To think in a only a few days

we will be crossing the
Atlantic for London, England.

I cannot wait.

I love you.

Good, good.

Yes, we look forward to
having you, Dr. Slater.

Have a safe journey.

I said, "Have a safe journey, Dr. Slater!"

Yes, yes, you will need

a substantial coat for the winter...

Oh, I'll have to cut you short.

- My detective's calling.
- Sir, I can return.

I will, I will... Thank you, Doctor.

That was Dr. Peter Slater,

our new coroner from
Vancouver. He's en route.

- I see.
- Lovely man,

- but perhaps a bit...
- A bit talkative, sir?

Talkative? He's got more bloody rabbit

than all of Margaret's female
relatives put together, Murdoch.

He comes highly recommended
and he is very experienced.

He's deaf as a doornail

and he's worried his arthritis
will flare up in the cold.

I do wish Dr. Grace would stay on.

Yes, well, she's made her mind up, Murdoch.

Perhaps it's for the best, anyway.

- How do you mean?
- Sirs.

There's been a shooting.

Sirs. No witnesses.

Right here is fine.

- She's here.
- Thank you, Worsley.

Good day, Inspector. A fresh corpse

and a crime scene, what
more could one ask for?

I'll get someone else to attend the body.

I'm not yet in London.
Besides, I'm rather glad

that my last day has
offered some excitement.

- Let me do my job, Inspector.
- I can't.


Does anyone come to mind who
may have wished Ms. Moss harm?

- Not specifically.
- What about friends? Family?

She attended an embroidery group.

I never went but she said
she had friends there.

She never talked about her family.
I took it to be a sore spot. I...

I did meet her uncle once.

Yes, Lillian arranged for
me to meet him last year.

He was sympathetic to our campaign.

Wayland Porter, I believe.

I know him. He's a fellow Mason.

- Right.
- Henry.

Anything interesting from Ms. Moss's room?

- I found her appointment book.
- I've found this key. I think

it might be a safety deposit box.

Can you think of anything else, Dr. Grace?

No I... we were packed

for London, she was excited...

Emily, I'm so sorry...

Sorry to hear about your friend, Dr. Grace.

- Terribly sorry, Emily.
- Thank you both.

Will you still go to London?

- Ah...
- Henry. I'm sure Dr. Grace

has plenty to think about
without worrying about that.

I can't decide which to take.

Then bring both of them.
=====
# Required actions:
A: Translate this sentence from the dialogue into Spanish: "He comes highly recommended and he is very experienced."
B: Answer these questions using the dialogue:
(i) Which city is Dr. Peter Slater coming from?
(ii) What kind of group did Ms. Moss attend?
(iii) What name is given for Ms. Moss's uncle?
Rely on the dialogue alone when answering.

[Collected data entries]
=====
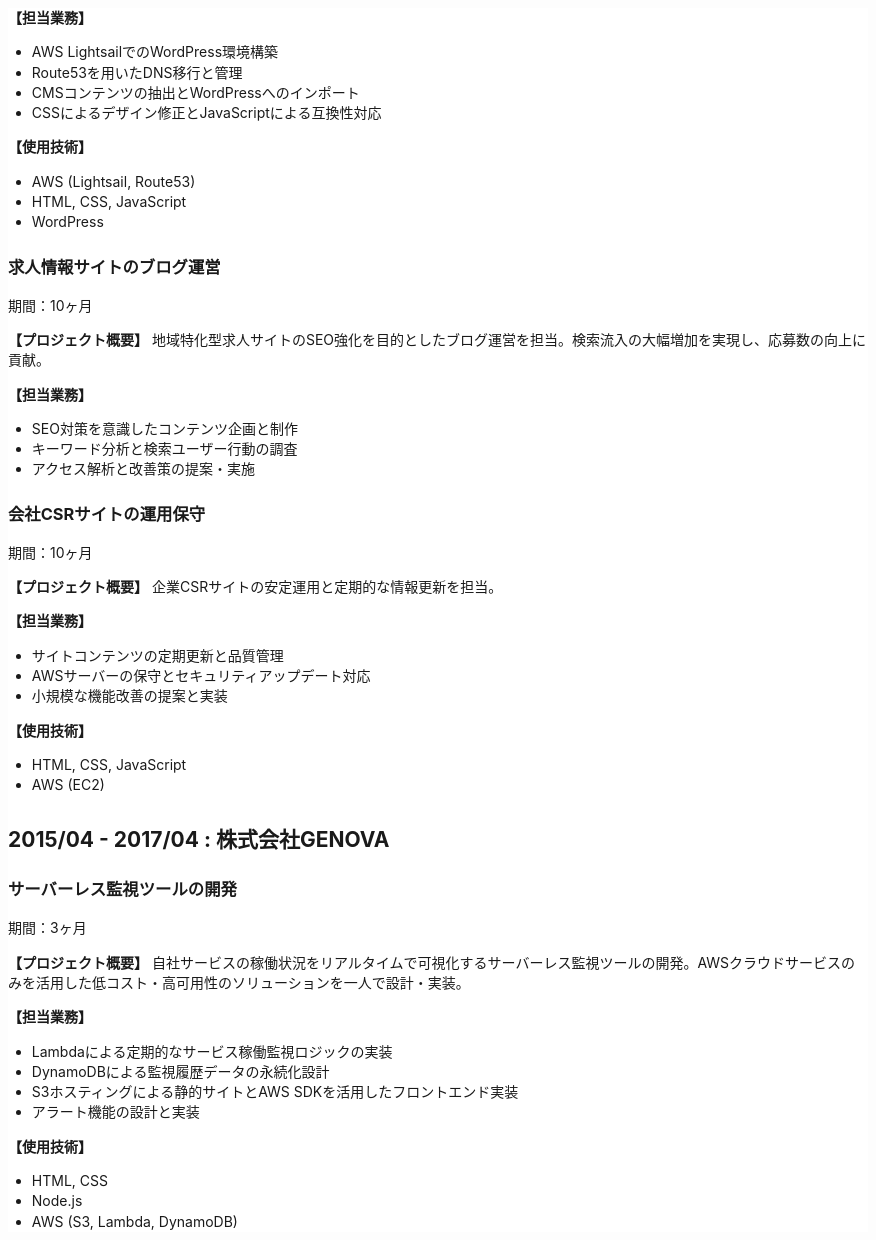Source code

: **【担当業務】**
- AWS LightsailでのWordPress環境構築
- Route53を用いたDNS移行と管理
- CMSコンテンツの抽出とWordPressへのインポート
- CSSによるデザイン修正とJavaScriptによる互換性対応

**【使用技術】**
- AWS (Lightsail, Route53)
- HTML, CSS, JavaScript
- WordPress

### 求人情報サイトのブログ運営

期間：10ヶ月

**【プロジェクト概要】**
地域特化型求人サイトのSEO強化を目的としたブログ運営を担当。検索流入の大幅増加を実現し、応募数の向上に貢献。

**【担当業務】**
- SEO対策を意識したコンテンツ企画と制作
- キーワード分析と検索ユーザー行動の調査
- アクセス解析と改善策の提案・実施

### 会社CSRサイトの運用保守

期間：10ヶ月

**【プロジェクト概要】**
企業CSRサイトの安定運用と定期的な情報更新を担当。

**【担当業務】**
- サイトコンテンツの定期更新と品質管理
- AWSサーバーの保守とセキュリティアップデート対応
- 小規模な機能改善の提案と実装

**【使用技術】**
- HTML, CSS, JavaScript
- AWS (EC2)

## 2015/04 - 2017/04 : 株式会社GENOVA

### サーバーレス監視ツールの開発

期間：3ヶ月

**【プロジェクト概要】**
自社サービスの稼働状況をリアルタイムで可視化するサーバーレス監視ツールの開発。AWSクラウドサービスのみを活用した低コスト・高可用性のソリューションを一人で設計・実装。

**【担当業務】**
- Lambdaによる定期的なサービス稼働監視ロジックの実装
- DynamoDBによる監視履歴データの永続化設計
- S3ホスティングによる静的サイトとAWS SDKを活用したフロントエンド実装
- アラート機能の設計と実装

**【使用技術】**
- HTML, CSS
- Node.js
- AWS (S3, Lambda, DynamoDB)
=====
# Task-by-task solutions:
A: Viene muy recomendado y tiene mucha experiencia.

B:
(i) Vancouver
(ii) An embroidery group
(iii) Wayland Porter